## Activity
Exactly as written, reproduce all of the entries.

## Data in this exercise
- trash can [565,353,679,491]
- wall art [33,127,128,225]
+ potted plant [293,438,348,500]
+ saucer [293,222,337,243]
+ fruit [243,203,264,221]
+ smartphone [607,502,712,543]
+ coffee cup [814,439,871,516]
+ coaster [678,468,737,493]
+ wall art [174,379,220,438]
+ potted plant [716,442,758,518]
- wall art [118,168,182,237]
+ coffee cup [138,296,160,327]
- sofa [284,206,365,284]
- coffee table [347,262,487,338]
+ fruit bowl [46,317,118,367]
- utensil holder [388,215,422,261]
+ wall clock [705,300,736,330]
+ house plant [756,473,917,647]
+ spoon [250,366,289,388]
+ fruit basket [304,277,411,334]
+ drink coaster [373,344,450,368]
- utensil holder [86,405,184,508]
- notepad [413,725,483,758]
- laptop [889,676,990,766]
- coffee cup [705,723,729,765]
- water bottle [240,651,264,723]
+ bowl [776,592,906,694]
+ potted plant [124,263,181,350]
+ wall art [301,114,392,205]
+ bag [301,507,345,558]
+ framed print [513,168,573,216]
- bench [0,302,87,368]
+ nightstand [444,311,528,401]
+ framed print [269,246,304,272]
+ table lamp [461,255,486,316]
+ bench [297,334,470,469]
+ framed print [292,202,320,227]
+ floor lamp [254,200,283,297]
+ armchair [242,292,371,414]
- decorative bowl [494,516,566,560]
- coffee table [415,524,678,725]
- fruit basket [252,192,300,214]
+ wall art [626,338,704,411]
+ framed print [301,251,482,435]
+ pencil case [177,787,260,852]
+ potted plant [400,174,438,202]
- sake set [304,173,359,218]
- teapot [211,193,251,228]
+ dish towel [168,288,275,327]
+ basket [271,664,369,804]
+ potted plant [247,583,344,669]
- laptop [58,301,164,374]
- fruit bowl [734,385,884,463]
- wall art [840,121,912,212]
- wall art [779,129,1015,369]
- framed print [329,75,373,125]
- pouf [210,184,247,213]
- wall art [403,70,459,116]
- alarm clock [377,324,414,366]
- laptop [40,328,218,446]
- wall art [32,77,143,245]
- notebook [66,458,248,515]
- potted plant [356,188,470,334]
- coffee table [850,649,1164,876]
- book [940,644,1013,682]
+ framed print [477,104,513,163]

## Written response
- trash can [565,353,679,491]
- wall art [33,127,128,225]
+ potted plant [293,438,348,500]
+ saucer [293,222,337,243]
+ fruit [243,203,264,221]
+ smartphone [607,502,712,543]
+ coffee cup [814,439,871,516]
+ coaster [678,468,737,493]
+ wall art [174,379,220,438]
+ potted plant [716,442,758,518]
- wall art [118,168,182,237]
+ coffee cup [138,296,160,327]
- sofa [284,206,365,284]
- coffee table [347,262,487,338]
+ fruit bowl [46,317,118,367]
- utensil holder [388,215,422,261]
+ wall clock [705,300,736,330]
+ house plant [756,473,917,647]
+ spoon [250,366,289,388]
+ fruit basket [304,277,411,334]
+ drink coaster [373,344,450,368]
- utensil holder [86,405,184,508]
- notepad [413,725,483,758]
- laptop [889,676,990,766]
- coffee cup [705,723,729,765]
- water bottle [240,651,264,723]
+ bowl [776,592,906,694]
+ potted plant [124,263,181,350]
+ wall art [301,114,392,205]
+ bag [301,507,345,558]
+ framed print [513,168,573,216]
- bench [0,302,87,368]
+ nightstand [444,311,528,401]
+ framed print [269,246,304,272]
+ table lamp [461,255,486,316]
+ bench [297,334,470,469]
+ framed print [292,202,320,227]
+ floor lamp [254,200,283,297]
+ armchair [242,292,371,414]
- decorative bowl [494,516,566,560]
- coffee table [415,524,678,725]
- fruit basket [252,192,300,214]
+ wall art [626,338,704,411]
+ framed print [301,251,482,435]
+ pencil case [177,787,260,852]
+ potted plant [400,174,438,202]
- sake set [304,173,359,218]
- teapot [211,193,251,228]
+ dish towel [168,288,275,327]
+ basket [271,664,369,804]
+ potted plant [247,583,344,669]
- laptop [58,301,164,374]
- fruit bowl [734,385,884,463]
- wall art [840,121,912,212]
- wall art [779,129,1015,369]
- framed print [329,75,373,125]
- pouf [210,184,247,213]
- wall art [403,70,459,116]
- alarm clock [377,324,414,366]
- laptop [40,328,218,446]
- wall art [32,77,143,245]
- notebook [66,458,248,515]
- potted plant [356,188,470,334]
- coffee table [850,649,1164,876]
- book [940,644,1013,682]
+ framed print [477,104,513,163]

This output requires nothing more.